A discreditable report by a discredited grand jury.

Discredited by whom? By the Hon. Mr. Bonaparte, no less! By the Hon. Mr. Bonaparte and his fellow bogus archangels! If the hon. gent. will bring forward one single citizen of Baltimore, not plainly denounced by that report, who has ever uttered a public word against it, I shall be glad to give him a five-cent cigar.

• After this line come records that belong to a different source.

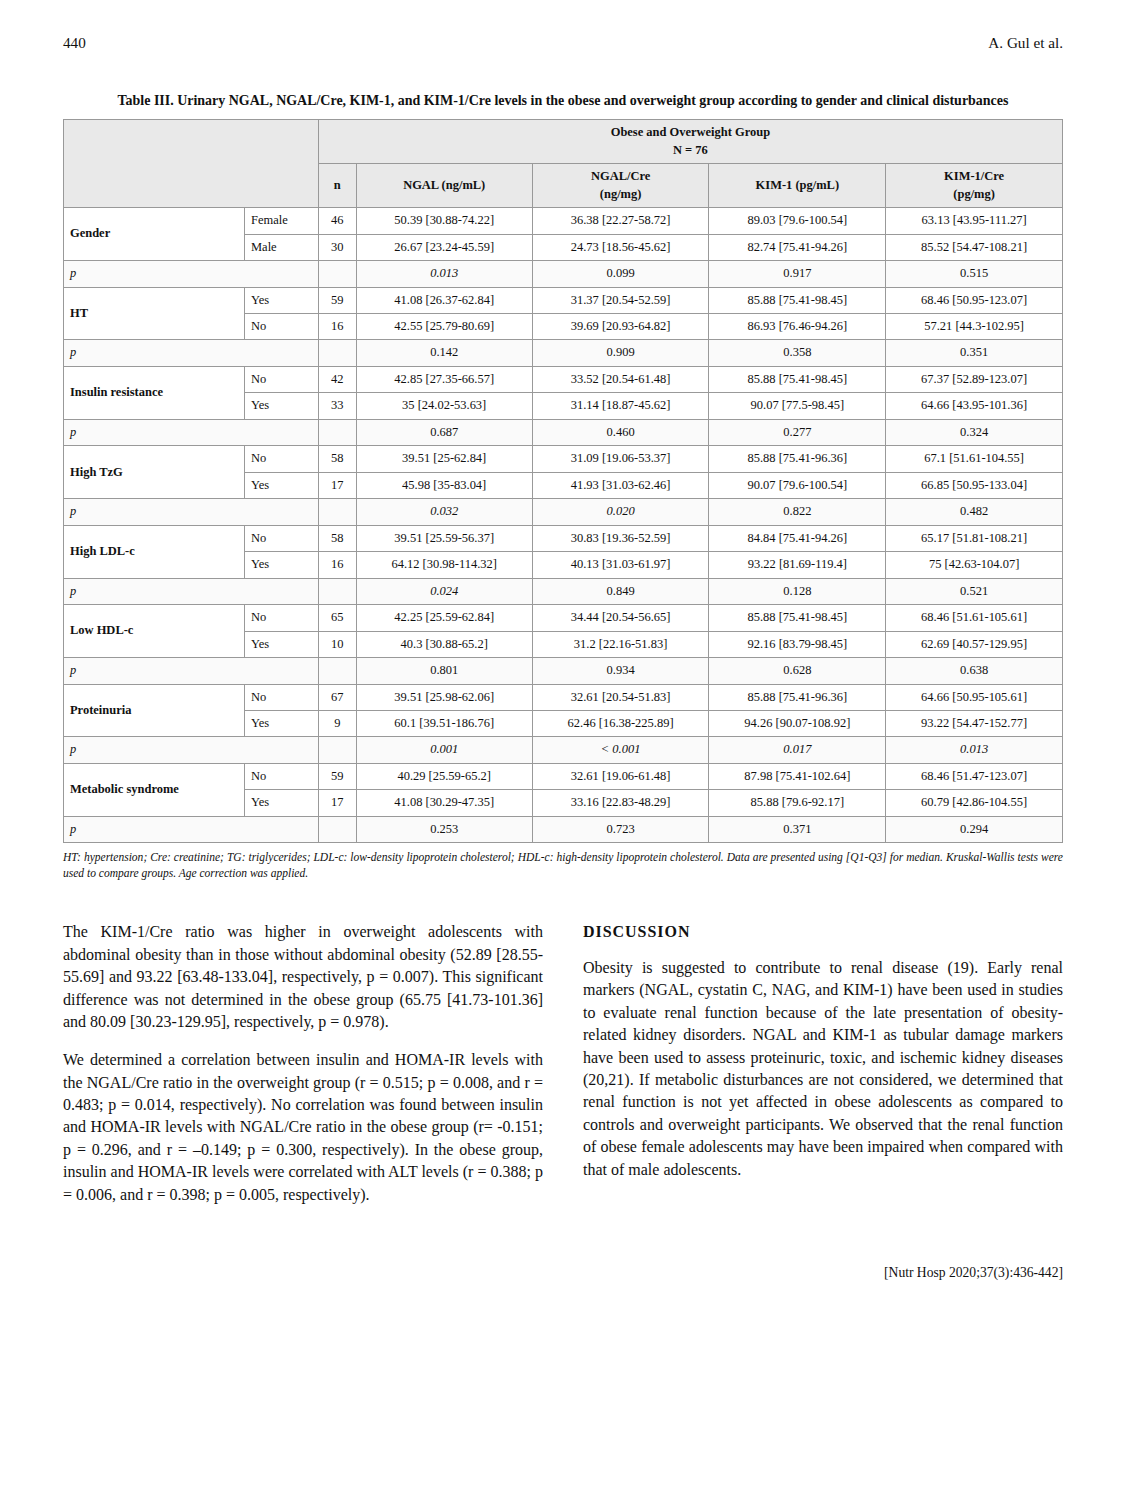440 A. Gul et al.
Table III. Urinary NGAL, NGAL/Cre, KIM-1, and KIM-1/Cre levels in the obese and overweight group according to gender and clinical disturbances
| | Obese and Overweight Group N = 76 |
| --- | --- |
| n | NGAL (ng/mL) | NGAL/Cre (ng/mg) | KIM-1 (pg/mL) | KIM-1/Cre (pg/mg) |
| Gender | Female | 46 | 50.39 [30.88-74.22] | 36.38 [22.27-58.72] | 89.03 [79.6-100.54] | 63.13 [43.95-111.27] |
| Male | 30 | 26.67 [23.24-45.59] | 24.73 [18.56-45.62] | 82.74 [75.41-94.26] | 85.52 [54.47-108.21] |
| p | | 0.013 | 0.099 | 0.917 | 0.515 |
| HT | Yes | 59 | 41.08 [26.37-62.84] | 31.37 [20.54-52.59] | 85.88 [75.41-98.45] | 68.46 [50.95-123.07] |
| No | 16 | 42.55 [25.79-80.69] | 39.69 [20.93-64.82] | 86.93 [76.46-94.26] | 57.21 [44.3-102.95] |
| p | | 0.142 | 0.909 | 0.358 | 0.351 |
| Insulin resistance | No | 42 | 42.85 [27.35-66.57] | 33.52 [20.54-61.48] | 85.88 [75.41-98.45] | 67.37 [52.89-123.07] |
| Yes | 33 | 35 [24.02-53.63] | 31.14 [18.87-45.62] | 90.07 [77.5-98.45] | 64.66 [43.95-101.36] |
| p | | 0.687 | 0.460 | 0.277 | 0.324 |
| High TzG | No | 58 | 39.51 [25-62.84] | 31.09 [19.06-53.37] | 85.88 [75.41-96.36] | 67.1 [51.61-104.55] |
| Yes | 17 | 45.98 [35-83.04] | 41.93 [31.03-62.46] | 90.07 [79.6-100.54] | 66.85 [50.95-133.04] |
| p | | 0.032 | 0.020 | 0.822 | 0.482 |
| High LDL-c | No | 58 | 39.51 [25.59-56.37] | 30.83 [19.36-52.59] | 84.84 [75.41-94.26] | 65.17 [51.81-108.21] |
| Yes | 16 | 64.12 [30.98-114.32] | 40.13 [31.03-61.97] | 93.22 [81.69-119.4] | 75 [42.63-104.07] |
| p | | 0.024 | 0.849 | 0.128 | 0.521 |
| Low HDL-c | No | 65 | 42.25 [25.59-62.84] | 34.44 [20.54-56.65] | 85.88 [75.41-98.45] | 68.46 [51.61-105.61] |
| Yes | 10 | 40.3 [30.88-65.2] | 31.2 [22.16-51.83] | 92.16 [83.79-98.45] | 62.69 [40.57-129.95] |
| p | | 0.801 | 0.934 | 0.628 | 0.638 |
| Proteinuria | No | 67 | 39.51 [25.98-62.06] | 32.61 [20.54-51.83] | 85.88 [75.41-96.36] | 64.66 [50.95-105.61] |
| Yes | 9 | 60.1 [39.51-186.76] | 62.46 [16.38-225.89] | 94.26 [90.07-108.92] | 93.22 [54.47-152.77] |
| p | | 0.001 | < 0.001 | 0.017 | 0.013 |
| Metabolic syndrome | No | 59 | 40.29 [25.59-65.2] | 32.61 [19.06-61.48] | 87.98 [75.41-102.64] | 68.46 [51.47-123.07] |
| Yes | 17 | 41.08 [30.29-47.35] | 33.16 [22.83-48.29] | 85.88 [79.6-92.17] | 60.79 [42.86-104.55] |
| p | | 0.253 | 0.723 | 0.371 | 0.294 |
HT: hypertension; Cre: creatinine; TG: triglycerides; LDL-c: low-density lipoprotein cholesterol; HDL-c: high-density lipoprotein cholesterol. Data are presented using [Q1-Q3] for median. Kruskal-Wallis tests were used to compare groups. Age correction was applied.
The KIM-1/Cre ratio was higher in overweight adolescents with abdominal obesity than in those without abdominal obesity (52.89 [28.55-55.69] and 93.22 [63.48-133.04], respectively, p = 0.007). This significant difference was not determined in the obese group (65.75 [41.73-101.36] and 80.09 [30.23-129.95], respectively, p = 0.978).
We determined a correlation between insulin and HOMA-IR levels with the NGAL/Cre ratio in the overweight group (r = 0.515; p = 0.008, and r = 0.483; p = 0.014, respectively). No correlation was found between insulin and HOMA-IR levels with NGAL/Cre ratio in the obese group (r= -0.151; p = 0.296, and r = –0.149; p = 0.300, respectively). In the obese group, insulin and HOMA-IR levels were correlated with ALT levels (r = 0.388; p = 0.006, and r = 0.398; p = 0.005, respectively).
Discussion
Obesity is suggested to contribute to renal disease (19). Early renal markers (NGAL, cystatin C, NAG, and KIM-1) have been used in studies to evaluate renal function because of the late presentation of obesity-related kidney disorders. NGAL and KIM-1 as tubular damage markers have been used to assess proteinuric, toxic, and ischemic kidney diseases (20,21). If metabolic disturbances are not considered, we determined that renal function is not yet affected in obese adolescents as compared to controls and overweight participants. We observed that the renal function of obese female adolescents may have been impaired when compared with that of male adolescents.
[Nutr Hosp 2020;37(3):436-442]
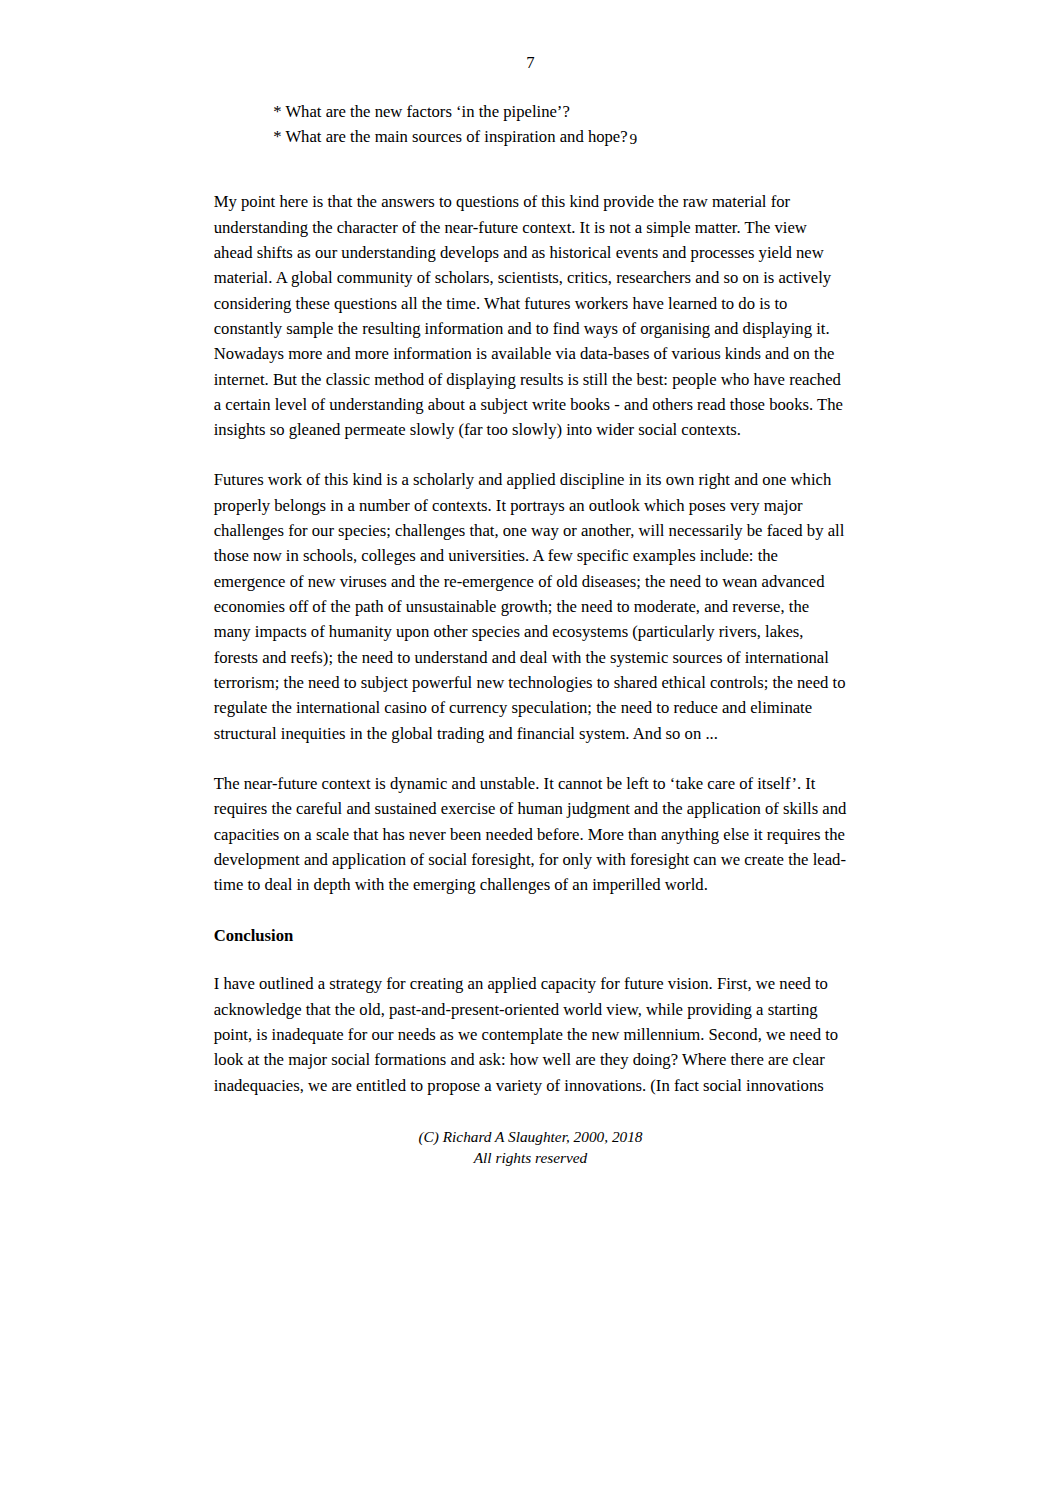7
* What are the new factors ‘in the pipeline’?
* What are the main sources of inspiration and hope?9
My point here is that the answers to questions of this kind provide the raw material for understanding the character of the near-future context. It is not a simple matter. The view ahead shifts as our understanding develops and as historical events and processes yield new material. A global community of scholars, scientists, critics, researchers and so on is actively considering these questions all the time. What futures workers have learned to do is to constantly sample the resulting information and to find ways of organising and displaying it. Nowadays more and more information is available via data-bases of various kinds and on the internet. But the classic method of displaying results is still the best: people who have reached a certain level of understanding about a subject write books - and others read those books. The insights so gleaned permeate slowly (far too slowly) into wider social contexts.
Futures work of this kind is a scholarly and applied discipline in its own right and one which properly belongs in a number of contexts. It portrays an outlook which poses very major challenges for our species; challenges that, one way or another, will necessarily be faced by all those now in schools, colleges and universities. A few specific examples include: the emergence of new viruses and the re-emergence of old diseases; the need to wean advanced economies off of the path of unsustainable growth; the need to moderate, and reverse, the many impacts of humanity upon other species and ecosystems (particularly rivers, lakes, forests and reefs); the need to understand and deal with the systemic sources of international terrorism; the need to subject powerful new technologies to shared ethical controls; the need to regulate the international casino of currency speculation; the need to reduce and eliminate structural inequities in the global trading and financial system. And so on ...
The near-future context is dynamic and unstable. It cannot be left to ‘take care of itself’. It requires the careful and sustained exercise of human judgment and the application of skills and capacities on a scale that has never been needed before. More than anything else it requires the development and application of social foresight, for only with foresight can we create the lead-time to deal in depth with the emerging challenges of an imperilled world.
Conclusion
I have outlined a strategy for creating an applied capacity for future vision. First, we need to acknowledge that the old, past-and-present-oriented world view, while providing a starting point, is inadequate for our needs as we contemplate the new millennium. Second, we need to look at the major social formations and ask: how well are they doing? Where there are clear inadequacies, we are entitled to propose a variety of innovations. (In fact social innovations
(C) Richard A Slaughter, 2000, 2018
All rights reserved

The following resolution, aimed at the Hon. William Jennings Bryan for his services to the Hon. Blair Lee, was railroaded through the annual convention of the Methodist Episcopal Temperance Society the other day by the Hon. William H. Anderson:

Resolved * * * that when officials of the State or national government participate in a State or national campaign the people have a right to expect them to take care that the candidates in whose behalf they intercede * * * shall not be out of harmony with the convictions of the people upon moral issues in that State.

Well, what is the complaint? Wasn’t the Hon. Blair Lee perfectly in “harmony with the convictions fo the people uypon moral issues”–i. e., upon the prohibition issue? Didn’t they decide, by an overwhelming majority, that the campaign of the Anti-Saloon League was a nuisance and its “moral” arguments bumcombe? And wasn’t that opinion just as clearly manifested in the county fights as in the fight over the Hon. Mr. Lee himself?

Certainly, the Hon. Mr. Anderson gets upon shaky ground when he begins to discuss the “convictions of the people.” The convictions of the people were expressed with embarrassing plainness at the late plebiscite. They put an end, once and for all time, to the doctrine that they take their theology from the Hon. Young Cochran and their ethics from the Hon. Mr. Anderson. They proved that they had a great deal more sense than the archangels ever suspected.

Wait for the annual super-bake of the Lord’s Day Alliance! The Hon. Joshua Levering will preside and the Hon. Dashing Harry will lead the “song service.” All the moral behemoths under one tent!

Meanwhile, the Salvarsan Fund has reached $2.82. If all goes well, there will be enough money in hand by January 1 to buy the first dose of salvarsan.–Adv.